EXERCISE REQUIREMENTS: Please reproduce the entire Erika Santoro profile below, word for word and line for line.

PROVIDED PASSAGE:
Erika Santoro

Personal information
- Date of birth: 3 September 1999 (age 25)
- Place of birth: Ravenna, Italy
- Position(s): Defender

Team information
- Current team: Real Betis
- Number: 3

Senior career*
- Years: Team / Apps / (Gls)
- 2014–2017: San Zaccaria [it] / 39 / (1)
- 2017–2019: Pink Bari / 32 / (2)
- 2019–2022: Sassuolo / 44 / (2)
- 2022–2023: Parma / 23 / (0)
- 2023–2024: Sassuolo / 14 / (0)
- 2024–: Real Betis / 6 / (0)

International career
- 2015–2016: Italy U17 / 3 / (0)
- 2016–2018: Italy U19 / 13 / (2)
- 2019: Italy U23 / 1 / (0)

= Erika Santoro =

Italian footballer (born 1999)

Erika Santoro (born 3 September 1999) is an Italian professional footballer who plays as a defender for Spanish Liga F club Real Betis Féminas after a season at Italian Serie A club Sassuolo. In 2022–23 season she played for Parma.

Real Betis are based in Seville, Andalusia, Spain. Santoro's home matches for Real Betis are played at Ciudad Deportiva Luis del Sol.

(Stored data)
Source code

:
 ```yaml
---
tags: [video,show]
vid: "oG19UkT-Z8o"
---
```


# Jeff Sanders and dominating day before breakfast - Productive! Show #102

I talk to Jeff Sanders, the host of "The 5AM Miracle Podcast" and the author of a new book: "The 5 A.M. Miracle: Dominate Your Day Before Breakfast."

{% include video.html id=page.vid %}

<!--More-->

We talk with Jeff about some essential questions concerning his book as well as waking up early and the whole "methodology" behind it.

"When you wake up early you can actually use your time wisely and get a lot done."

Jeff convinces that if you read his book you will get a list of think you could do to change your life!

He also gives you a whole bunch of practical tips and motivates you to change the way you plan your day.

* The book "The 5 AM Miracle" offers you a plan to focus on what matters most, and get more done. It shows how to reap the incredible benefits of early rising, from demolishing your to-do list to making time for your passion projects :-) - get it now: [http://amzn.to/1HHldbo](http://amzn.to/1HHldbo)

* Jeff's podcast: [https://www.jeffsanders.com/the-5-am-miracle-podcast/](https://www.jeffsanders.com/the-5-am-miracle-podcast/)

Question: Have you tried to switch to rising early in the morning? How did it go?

RESPONSE FOR THIS EXERCISE:
Erika Santoro

Personal information
- Date of birth: 3 September 1999 (age 25)
- Place of birth: Ravenna, Italy
- Position(s): Defender

Team information
- Current team: Real Betis
- Number: 3

Senior career*
- Years: Team / Apps / (Gls)
- 2014–2017: San Zaccaria [it] / 39 / (1)
- 2017–2019: Pink Bari / 32 / (2)
- 2019–2022: Sassuolo / 44 / (2)
- 2022–2023: Parma / 23 / (0)
- 2023–2024: Sassuolo / 14 / (0)
- 2024–: Real Betis / 6 / (0)

International career
- 2015–2016: Italy U17 / 3 / (0)
- 2016–2018: Italy U19 / 13 / (2)
- 2019: Italy U23 / 1 / (0)

= Erika Santoro =

Italian footballer (born 1999)

Erika Santoro (born 3 September 1999) is an Italian professional footballer who plays as a defender for Spanish Liga F club Real Betis Féminas after a season at Italian Serie A club Sassuolo. In 2022–23 season she played for Parma.

Real Betis are based in Seville, Andalusia, Spain. Santoro's home matches for Real Betis are played at Ciudad Deportiva Luis del Sol.